- Coat of arms
- Coordinates (Przyłęk): 51°20′N 21°45′E﻿ / ﻿51.333°N 21.750°E
- Country: Poland
- Voivodeship: Masovian
- County: Zwoleń
- Seat: Przyłęk

Area
- • Total: 130.89 km^{2} (50.54 sq mi)

Population (2006)
- • Total: 6,479
- • Density: 49/km^{2} (130/sq mi)
- Website: http://www.przylek.pl/

= Gmina Przyłęk =

Gmina Przyłęk is a rural gmina (administrative district) in Zwoleń County, Masovian Voivodeship, in east-central Poland. Its seat is the village of Przyłęk, which lies approximately 12 kilometres (7 mi) south-east of Zwoleń and 114 km (71 mi) south-east of Warsaw.

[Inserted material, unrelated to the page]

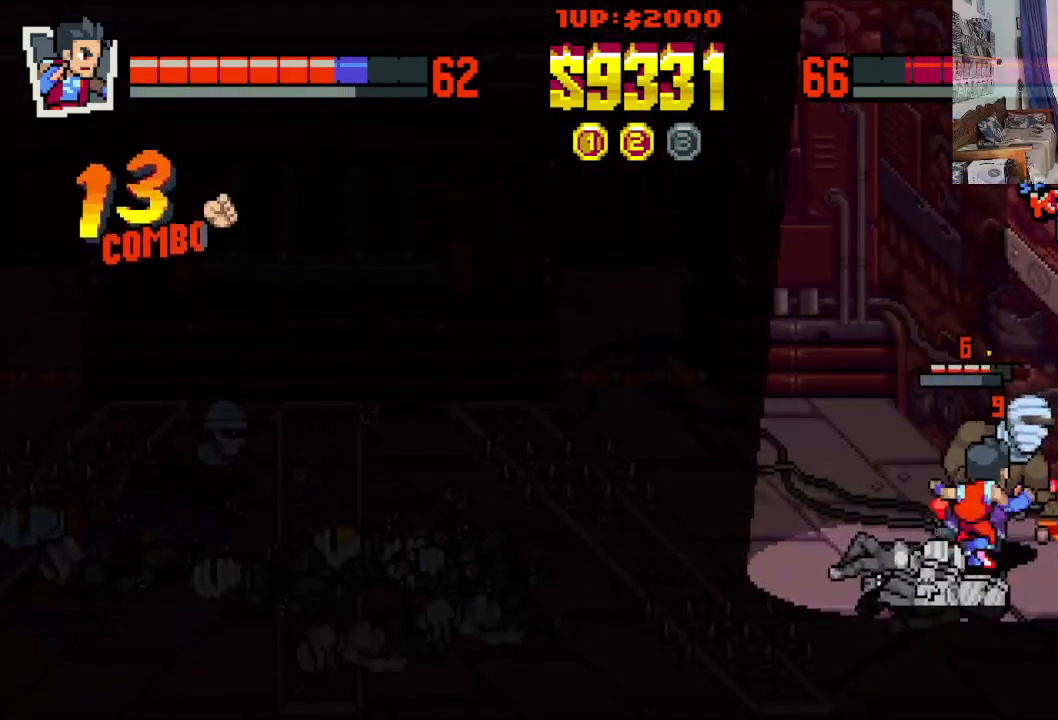
{"buttons": ["X", "DPAD_RIGHT"], "left_stick": "center", "events": [[83, "X", "up"], [133, "X", "down"], [217, "X", "up"], [317, "X", "down"], [383, "X", "up"], [450, "X", "down"]]}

The gmina covers an area of 130.89 km2, and as of 2006 its total population is 6,479.

==Villages==
Gmina Przyłęk contains the villages and settlements of Andrzejów, Babin, Baryczka, Grabów nad Wisłą, Helenów, Ignaców, Krzywda, Kulczyn, Łagów, Łaguszów, Ławeczko Nowe, Ławeczko Stare, Lipiny, Lucimia, Mierziączka, Mszadla Dolna, Mszadla Nowa, Mszadla Stara, Okrężnica, Pająków, Przyłęk, Ruda, Rudki, Stefanów, Szlachecki Las, Wólka Łagowska, Wólka Zamojska, Wysocin, Załazy, Zamość Nowy and Zamość Stary.

==Neighbouring gminas==
Gmina Przyłęk is bordered by the gminas of Chotcza, Janowiec, Policzna, Puławy, Wilków and Zwoleń.